The Engineered System
The outer barrier of the waste package is made of a corrosion-resistant material known as
Alloy 22. Alloy 22 will not corrode significantly unless liquid water is present on the waste
package surface. The higher the temperature at which liquid water is present, the greater the
concern because metals corrode faster and are more susceptible to corrosion at higher
temperatures. The DOE maintains that potential localized corrosion of Alloy 22 at elevated
temperatures under aqueous conditions can be excluded from its TSPA calculations. In the
Board's view, the technical basis for the exclusion is not compelling. The Board continues to
believe that obtaining experimental data on localized corrosion should be a high priority,
especially given the DOE’s current high-temperature repository design. In addition, future
performance assessments should not exclude general corrosion at elevated temperatures when aqueous conditions are predicted to be present. The Board will hold a workshop in September at which issues related to localized corrosion will be discussed.

The Natural System
The natural geologic system at Yucca Mountain will play an important role as a barrier to
radionuclide transport. Properties of the natural system will affect the speed of transport and the effectiveness of the engineered barriers. Over time, the DOE has continued to refine and update its model for flow and transport in the unsaturated zone. At this point, no evidence has been developed that calls into question the DOE’s long-held view that flow in the unsaturated zone is dominated by fractures and faults. In addition, the Project’s findings on the chemistry of water in the unsaturated and saturated zones appear broadly consistent with a large body of empirical data and experience. However, the Board continues to question the DOE's understanding of the unsaturated zone beneath the proposed repository in relation to retarding and retaining radionuclides. The Board believes that obtaining additional information on radionuclide transport is warranted, especially on secondary minerals and on colloid-facilitated radionuclide transport. Such information could be important for assessing repository performance. For example, if future investigations confirm that neptunium is captured in secondary mineral phases, estimates of the natural system’s capability to isolate dose-contributing radionuclides could increase.

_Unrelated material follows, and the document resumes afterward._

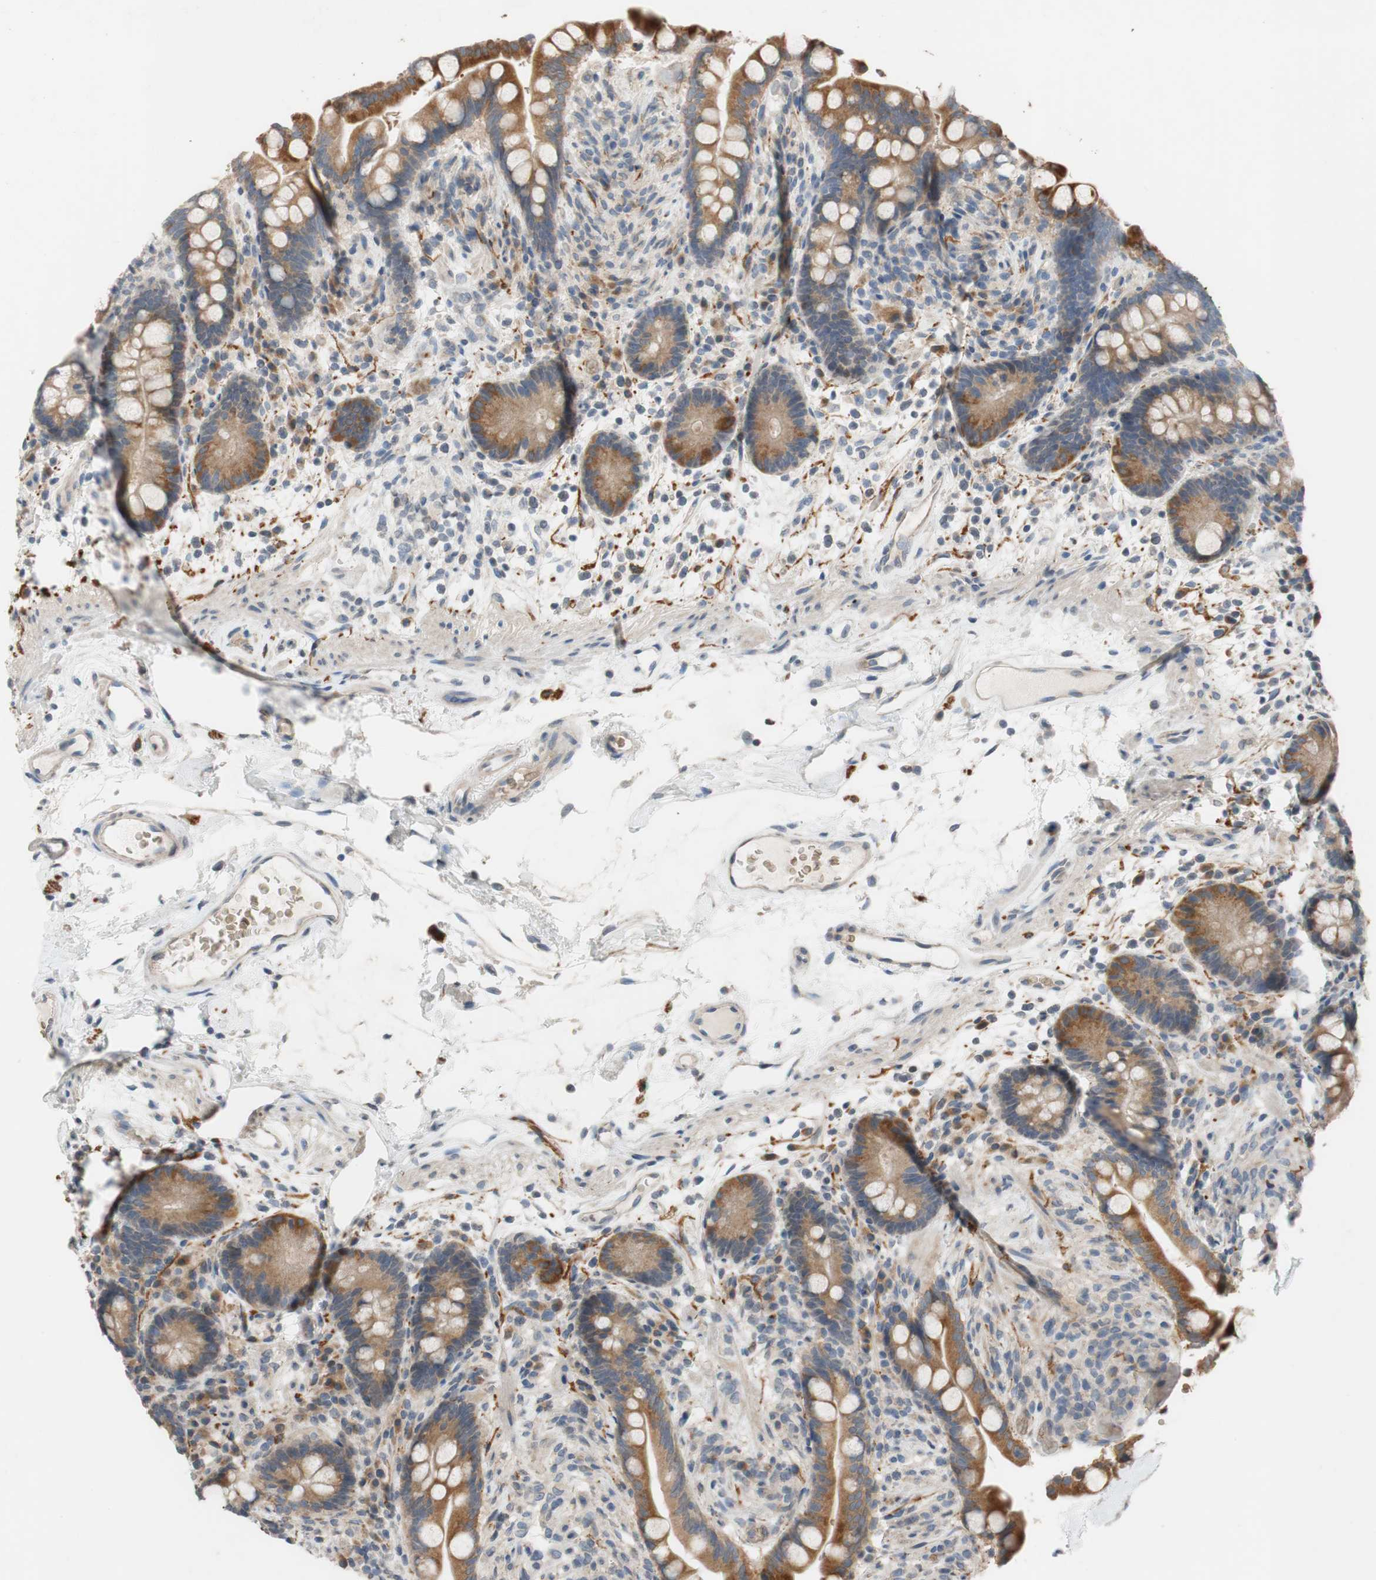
{"staining": {"intensity": "negative", "quantity": "none", "location": "none"}, "tissue": "colon", "cell_type": "Endothelial cells", "image_type": "normal", "snomed": [{"axis": "morphology", "description": "Normal tissue, NOS"}, {"axis": "topography", "description": "Colon"}], "caption": "Immunohistochemistry (IHC) image of normal colon: human colon stained with DAB displays no significant protein expression in endothelial cells. (DAB (3,3'-diaminobenzidine) IHC visualized using brightfield microscopy, high magnification).", "gene": "ADD2", "patient": {"sex": "male", "age": 73}}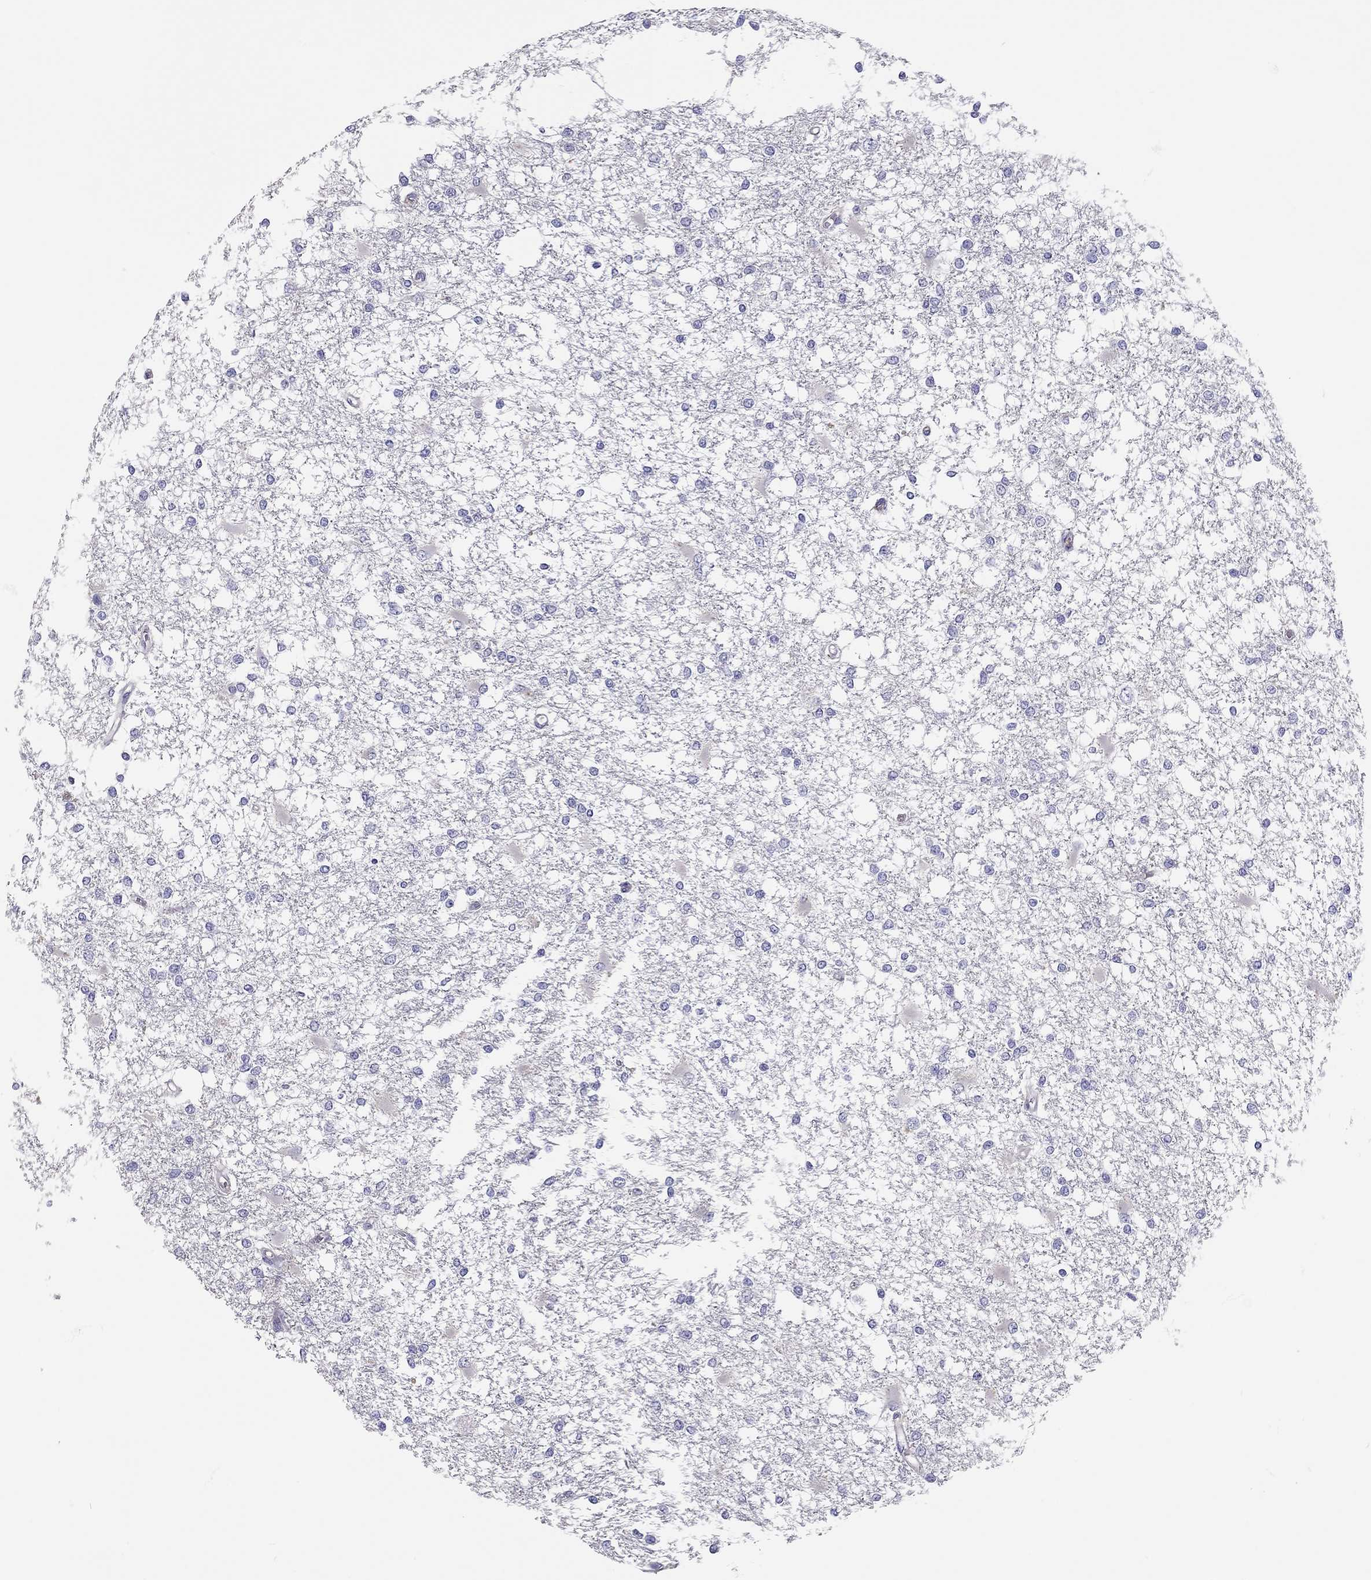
{"staining": {"intensity": "negative", "quantity": "none", "location": "none"}, "tissue": "glioma", "cell_type": "Tumor cells", "image_type": "cancer", "snomed": [{"axis": "morphology", "description": "Glioma, malignant, High grade"}, {"axis": "topography", "description": "Cerebral cortex"}], "caption": "Tumor cells are negative for brown protein staining in glioma. Nuclei are stained in blue.", "gene": "SCARB1", "patient": {"sex": "male", "age": 79}}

The Waste Management System
The Board believes that the DOE's new proposal for a canister-based system for
transporting, aging, and disposing of (TAD) spent fuel holds promise as a way of minimizing the handling of bare spent-fuel assemblies and simplifying the design of surface facilities at Yucca Mountain. However, the success of such an approach depends on a number of factors, including close cooperation and coordination among the DOE, nuclear utilities, and cask vendors. The DOE also must consider the range of consequences associated with implementing the TAD concept for preclosure and postclosure performance. The DOE's evaluation of TAD should include a more complete set of scenarios for waste acceptance, waste transportation, repository operations, design of repository surface facilities, and waste emplacement in the repository.

The DOE has developed the Total System Model (TSM), which can be used as a tool for
analyzing a variety of preclosure scenarios and the performance of the entire waste management system. The TSM can be used to examine system throughput and to identify possible choke points; it can assess the effects of delayed construction of a rail spur; and it can evaluate conditions that contribute to efficient operation of the surface facilities. For the TSM to be used most effectively, it should have the ability to represent "upset" conditions and to analyze all waste management components, including emplacement. The TSM also should be based on the most up-to-date information, and the assumptions underlying the model should be confirmed.

Because of funding constraints, much of the Project’s anticipated work on establishing a
transportation network has been deferred. Nonetheless, the Board believes that the Project
should perform a comparative risk analysis of rail corridors that might be used for moving spent fuel and high-level radioactive waste to Yucca Mountain, and, once that analysis has been completed, should inform all interested and affected parties of what routes it prefers. The DOE also should develop a contingency plan for greater use of legal-weight and heavy-haul trucking.

Cross-Cutting Issues
An issue that permeates preclosure operations as well as postclosure repository
performance is the DOE's strategy for managing the heat generated by radioactive decay. For example, postclosure thermal requirements create constraints on plans for preclosure operations and the design of surface facilities at Yucca Mountain. Moreover, implementation of TAD will have implications for the thermal management strategy that do not appear to have been fully considered. As mentioned earlier, after the repository is closed, above-boiling repository temperatures that will last for about 1,000 years (the so-called thermal pulse) will affect the performance of the engineered system, including the waste packages. In particular, the potential for localized corrosion to initiate during the thermal pulse has yet to be resolved. In general, the Board believes that the DOE should consider the systemwide implications of and strengthen the technical basis for its thermal-management strategy, which also will be important for licensing.

I have referred several times in my statement to one or another “system." The Board
often uses this term to emphasize that all the elements involved in packaging, transporting, and disposing of spent nuclear fuel and high-level radioactive waste are connected, so the assessment of the behavior and performance of one element may strongly depend on or affect the behavior and performance of others. The Board believes that the DOE’s preclosure and postclosure plans for the repository should recognize and accommodate those interdependencies. That is the reason that, over the years, the Board has strongly recommended integration of program elements across the broad range of scientific and engineering activities. The Board believes that any program reorganization should reflect the need to facilitate this essential integration.

Finally, Mr. Chairman, the Board believes that the technical work I have just discussed is
doable and will enhance confidence in estimates of the performance of the repository and the waste-management system. The Board thanks the Committee for inviting it to participate in this hearing and hopes that the information we have furnished today will be helpful in providing a technical context for important decisions that you will make on disposing of and managing spent nuclear fuel and high-level radioactive waste.